Dr. Graham's notes related to this week's reading and essential question provided a great deal of food for thought, and combined with the texts, online resources, and links from my own research and shared by colleagues, this week was a big one as I consider how our course will come together and look when delivered to students. My own experiences coordinating and supporting online learning for students in my district have taught me that, yes, guides and supports for students are essential...but equally important is support for e-learning lab mentors and/or co-teachers at the site level. Alaska is such a diverse state, and the ways in which our credit recovery class will be used in schools across the state brings with it so many unknowns. We have no idea, at this point, who will be teaching the course, so we must ensure the design is crystal clear with plenty of explanation and support for the teacher. We have no idea who will be supporting the students at the site level, so we must ensure there are guides and help docs in place for those folks. Finally, we know students taking our course are in credit recovery situations, which automatically means they have been unsuccessful with the content or with expectations in previous courses, so they need tons of support if they are to be successful academically this time around.
So...there is the "support" piece, and then there is the "satisfaction" piece. Every instructor wants the learner to feel connected and engaged with her class. An online course is certainly no exception, yet the complexity of ensuring these feelings are far more complicated when the course designers may never know any of the students, and may never know the teacher instructing the course.
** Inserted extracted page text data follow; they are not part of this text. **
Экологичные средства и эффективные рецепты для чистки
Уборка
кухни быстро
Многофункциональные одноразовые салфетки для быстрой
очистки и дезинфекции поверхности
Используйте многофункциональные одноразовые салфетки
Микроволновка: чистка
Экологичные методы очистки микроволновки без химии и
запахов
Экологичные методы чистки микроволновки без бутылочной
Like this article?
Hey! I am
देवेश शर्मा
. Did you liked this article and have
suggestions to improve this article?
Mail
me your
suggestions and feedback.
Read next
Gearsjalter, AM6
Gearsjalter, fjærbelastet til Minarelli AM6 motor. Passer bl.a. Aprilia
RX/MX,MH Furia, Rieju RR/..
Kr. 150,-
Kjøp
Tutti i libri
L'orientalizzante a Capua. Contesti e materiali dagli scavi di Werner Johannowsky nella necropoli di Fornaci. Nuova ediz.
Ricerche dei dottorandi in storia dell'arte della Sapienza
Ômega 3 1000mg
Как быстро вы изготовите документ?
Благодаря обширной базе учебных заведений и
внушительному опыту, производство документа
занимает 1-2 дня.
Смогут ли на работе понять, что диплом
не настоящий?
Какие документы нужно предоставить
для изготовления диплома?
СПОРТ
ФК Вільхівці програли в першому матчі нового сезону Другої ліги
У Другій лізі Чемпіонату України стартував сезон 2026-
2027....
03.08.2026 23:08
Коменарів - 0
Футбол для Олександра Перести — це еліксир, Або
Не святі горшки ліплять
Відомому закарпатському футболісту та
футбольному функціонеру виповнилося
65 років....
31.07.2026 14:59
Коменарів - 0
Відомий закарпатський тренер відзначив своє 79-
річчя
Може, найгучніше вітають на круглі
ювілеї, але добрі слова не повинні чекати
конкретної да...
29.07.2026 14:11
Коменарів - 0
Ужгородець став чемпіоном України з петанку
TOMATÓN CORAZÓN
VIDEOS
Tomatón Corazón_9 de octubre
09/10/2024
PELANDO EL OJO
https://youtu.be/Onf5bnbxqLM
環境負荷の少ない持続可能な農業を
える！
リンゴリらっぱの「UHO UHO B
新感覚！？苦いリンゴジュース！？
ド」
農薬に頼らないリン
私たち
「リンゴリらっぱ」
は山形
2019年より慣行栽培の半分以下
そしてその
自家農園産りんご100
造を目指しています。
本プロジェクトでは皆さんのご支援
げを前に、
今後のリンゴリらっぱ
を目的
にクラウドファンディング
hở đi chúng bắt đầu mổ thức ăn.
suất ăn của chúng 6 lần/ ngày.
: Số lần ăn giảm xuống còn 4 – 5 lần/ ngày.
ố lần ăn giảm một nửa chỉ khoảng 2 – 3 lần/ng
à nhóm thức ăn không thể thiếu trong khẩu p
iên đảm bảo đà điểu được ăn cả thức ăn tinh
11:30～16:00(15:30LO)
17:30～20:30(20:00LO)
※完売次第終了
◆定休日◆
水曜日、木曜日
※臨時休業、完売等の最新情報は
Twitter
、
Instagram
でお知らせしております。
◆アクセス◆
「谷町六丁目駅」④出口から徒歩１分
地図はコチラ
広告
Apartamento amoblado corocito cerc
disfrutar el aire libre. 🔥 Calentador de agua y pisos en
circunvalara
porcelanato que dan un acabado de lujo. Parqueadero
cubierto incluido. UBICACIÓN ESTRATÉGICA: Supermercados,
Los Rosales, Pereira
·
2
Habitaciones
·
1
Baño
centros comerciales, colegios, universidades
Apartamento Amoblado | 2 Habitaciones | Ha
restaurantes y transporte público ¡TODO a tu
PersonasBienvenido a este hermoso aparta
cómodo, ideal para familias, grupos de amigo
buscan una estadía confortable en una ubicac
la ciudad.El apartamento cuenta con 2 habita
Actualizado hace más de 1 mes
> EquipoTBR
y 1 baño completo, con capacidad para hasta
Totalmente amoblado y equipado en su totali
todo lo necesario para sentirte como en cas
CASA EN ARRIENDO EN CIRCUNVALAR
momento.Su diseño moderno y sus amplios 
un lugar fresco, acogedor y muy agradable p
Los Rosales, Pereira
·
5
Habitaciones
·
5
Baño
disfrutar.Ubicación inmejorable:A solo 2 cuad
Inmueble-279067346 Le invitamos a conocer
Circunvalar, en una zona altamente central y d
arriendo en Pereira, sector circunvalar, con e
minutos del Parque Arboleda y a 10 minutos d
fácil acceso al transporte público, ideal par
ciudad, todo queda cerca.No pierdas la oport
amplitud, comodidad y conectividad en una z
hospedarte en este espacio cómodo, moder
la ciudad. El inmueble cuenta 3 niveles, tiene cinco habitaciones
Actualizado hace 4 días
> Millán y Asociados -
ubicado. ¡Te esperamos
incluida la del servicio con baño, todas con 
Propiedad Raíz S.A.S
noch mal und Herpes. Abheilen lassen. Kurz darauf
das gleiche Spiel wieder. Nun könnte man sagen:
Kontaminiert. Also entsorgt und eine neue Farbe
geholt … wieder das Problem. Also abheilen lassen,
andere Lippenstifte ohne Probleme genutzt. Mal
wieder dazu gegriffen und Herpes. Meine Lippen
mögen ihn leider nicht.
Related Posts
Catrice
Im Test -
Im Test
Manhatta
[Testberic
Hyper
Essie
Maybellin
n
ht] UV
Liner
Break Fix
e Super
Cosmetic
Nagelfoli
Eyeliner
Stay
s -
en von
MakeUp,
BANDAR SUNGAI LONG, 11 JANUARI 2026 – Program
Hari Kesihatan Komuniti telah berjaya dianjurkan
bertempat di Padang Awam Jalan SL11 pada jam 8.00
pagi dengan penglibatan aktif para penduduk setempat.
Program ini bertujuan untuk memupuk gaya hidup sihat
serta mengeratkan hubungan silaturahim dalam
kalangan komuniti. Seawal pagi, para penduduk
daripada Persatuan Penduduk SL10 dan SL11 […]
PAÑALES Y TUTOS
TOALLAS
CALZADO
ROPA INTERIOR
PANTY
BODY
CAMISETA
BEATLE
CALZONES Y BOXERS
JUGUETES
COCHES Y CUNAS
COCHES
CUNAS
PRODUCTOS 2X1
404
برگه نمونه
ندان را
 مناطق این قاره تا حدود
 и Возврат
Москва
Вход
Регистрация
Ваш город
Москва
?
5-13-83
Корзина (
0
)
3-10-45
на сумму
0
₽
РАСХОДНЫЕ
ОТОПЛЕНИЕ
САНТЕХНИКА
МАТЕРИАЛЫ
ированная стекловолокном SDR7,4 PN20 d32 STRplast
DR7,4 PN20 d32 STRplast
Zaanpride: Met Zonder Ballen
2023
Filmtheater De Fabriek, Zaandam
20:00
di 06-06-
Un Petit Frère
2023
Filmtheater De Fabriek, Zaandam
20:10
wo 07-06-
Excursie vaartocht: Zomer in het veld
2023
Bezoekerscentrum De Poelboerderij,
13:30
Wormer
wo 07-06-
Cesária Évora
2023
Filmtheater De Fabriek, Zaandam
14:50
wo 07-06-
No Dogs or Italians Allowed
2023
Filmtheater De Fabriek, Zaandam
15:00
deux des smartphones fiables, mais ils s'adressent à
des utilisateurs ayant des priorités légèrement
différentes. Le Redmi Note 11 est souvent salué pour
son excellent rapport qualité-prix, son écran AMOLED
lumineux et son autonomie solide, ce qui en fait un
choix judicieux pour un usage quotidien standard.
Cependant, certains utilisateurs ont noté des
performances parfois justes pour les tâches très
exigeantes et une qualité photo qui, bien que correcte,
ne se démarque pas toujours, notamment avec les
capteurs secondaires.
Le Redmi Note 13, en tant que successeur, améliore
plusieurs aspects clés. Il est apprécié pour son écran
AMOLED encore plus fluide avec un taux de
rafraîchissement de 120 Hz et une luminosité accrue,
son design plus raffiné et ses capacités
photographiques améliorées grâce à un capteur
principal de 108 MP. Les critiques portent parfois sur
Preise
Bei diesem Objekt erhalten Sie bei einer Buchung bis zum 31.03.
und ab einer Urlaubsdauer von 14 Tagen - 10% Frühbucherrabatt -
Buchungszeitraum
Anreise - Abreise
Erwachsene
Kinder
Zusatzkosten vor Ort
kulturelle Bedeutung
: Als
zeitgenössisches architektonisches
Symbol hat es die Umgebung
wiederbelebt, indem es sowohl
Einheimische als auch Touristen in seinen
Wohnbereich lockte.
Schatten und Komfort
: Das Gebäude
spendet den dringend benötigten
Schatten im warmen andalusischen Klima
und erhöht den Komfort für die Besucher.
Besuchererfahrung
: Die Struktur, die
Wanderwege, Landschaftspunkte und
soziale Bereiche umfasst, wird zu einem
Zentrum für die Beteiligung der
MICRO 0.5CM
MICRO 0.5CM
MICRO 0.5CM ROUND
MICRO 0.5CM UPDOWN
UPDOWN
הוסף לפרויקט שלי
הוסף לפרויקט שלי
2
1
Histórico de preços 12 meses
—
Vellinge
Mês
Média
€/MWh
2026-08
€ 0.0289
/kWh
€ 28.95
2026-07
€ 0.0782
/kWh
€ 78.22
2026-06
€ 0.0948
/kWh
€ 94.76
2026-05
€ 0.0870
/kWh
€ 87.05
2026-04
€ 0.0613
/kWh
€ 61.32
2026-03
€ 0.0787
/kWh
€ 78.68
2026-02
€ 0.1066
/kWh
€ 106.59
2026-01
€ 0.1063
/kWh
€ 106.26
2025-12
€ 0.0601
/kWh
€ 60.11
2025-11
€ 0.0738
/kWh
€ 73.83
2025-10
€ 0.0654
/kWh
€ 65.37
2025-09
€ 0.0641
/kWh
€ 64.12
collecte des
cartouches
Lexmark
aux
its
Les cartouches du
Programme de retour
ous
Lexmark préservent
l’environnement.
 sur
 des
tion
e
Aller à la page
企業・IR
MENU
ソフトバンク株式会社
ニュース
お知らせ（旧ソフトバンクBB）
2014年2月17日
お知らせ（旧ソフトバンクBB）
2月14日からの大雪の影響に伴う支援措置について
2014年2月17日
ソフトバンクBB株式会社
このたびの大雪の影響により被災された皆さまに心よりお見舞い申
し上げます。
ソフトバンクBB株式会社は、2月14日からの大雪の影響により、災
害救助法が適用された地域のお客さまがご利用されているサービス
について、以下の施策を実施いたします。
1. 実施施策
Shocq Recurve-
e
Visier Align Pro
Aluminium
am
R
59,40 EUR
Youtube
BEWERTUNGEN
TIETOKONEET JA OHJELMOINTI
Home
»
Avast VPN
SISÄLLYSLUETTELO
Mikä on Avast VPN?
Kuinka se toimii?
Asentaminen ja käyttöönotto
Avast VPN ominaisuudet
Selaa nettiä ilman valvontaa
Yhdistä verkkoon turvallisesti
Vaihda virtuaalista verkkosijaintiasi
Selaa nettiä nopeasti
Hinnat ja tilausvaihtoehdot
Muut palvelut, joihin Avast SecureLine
Our readings this week and Lee's commentary introducing the week's topic emphasize the importance of training for online teachers. It is absolutely mind-boggling to me that up until very recently, there were no preparatory classes for teachers who wished to teach online. In fact, one short year ago when we were beginning a partnership with an online course provider, they were actively soliciting new online teachers due to the sudden increase in demand. The "training" required a couple of webinars and that was it. This semester has helped me to really get a handle on how very different the mindset must be for online teachers, and it definitely takes more than some webinar time. Lee noted in this week's intro that effective PD "utilizes a 3 week online experience, which requires teachers to do the activities that the students will do...and also explicitly teaches use of the tools required." Ensuring that teachers are prepared to facilitate a course is absolutely essential...and this is not something that comes naturally as a result of traditional f2f teaching in a classroom setting.
Thanks to a post-ASTE computer crash, almost a full day without a computer on Friday, and a weekend of sheer frustration with a new laptop with a mind of its own, I focused my limited online time this weekend on the blog posts of fellow ELA team members. My contributions to Aleta, Jon, Naomi, and Nicole focused on ideas and resources related to our course. I really enjoyed Helen's post this week and the research/resources she shared related to effective online instruction. After losing my response to her post THREE (count 'em, THREE) times, I gave up and will simply note in my reflection how much I appreciated her thinking and synthesis this week.
Some of the best reading I have done this week has been the result of searches for handbooks for online teachers...and there are a TON of them out there. As we continue to develop and refine our course, these resources will certainly become valuable guides.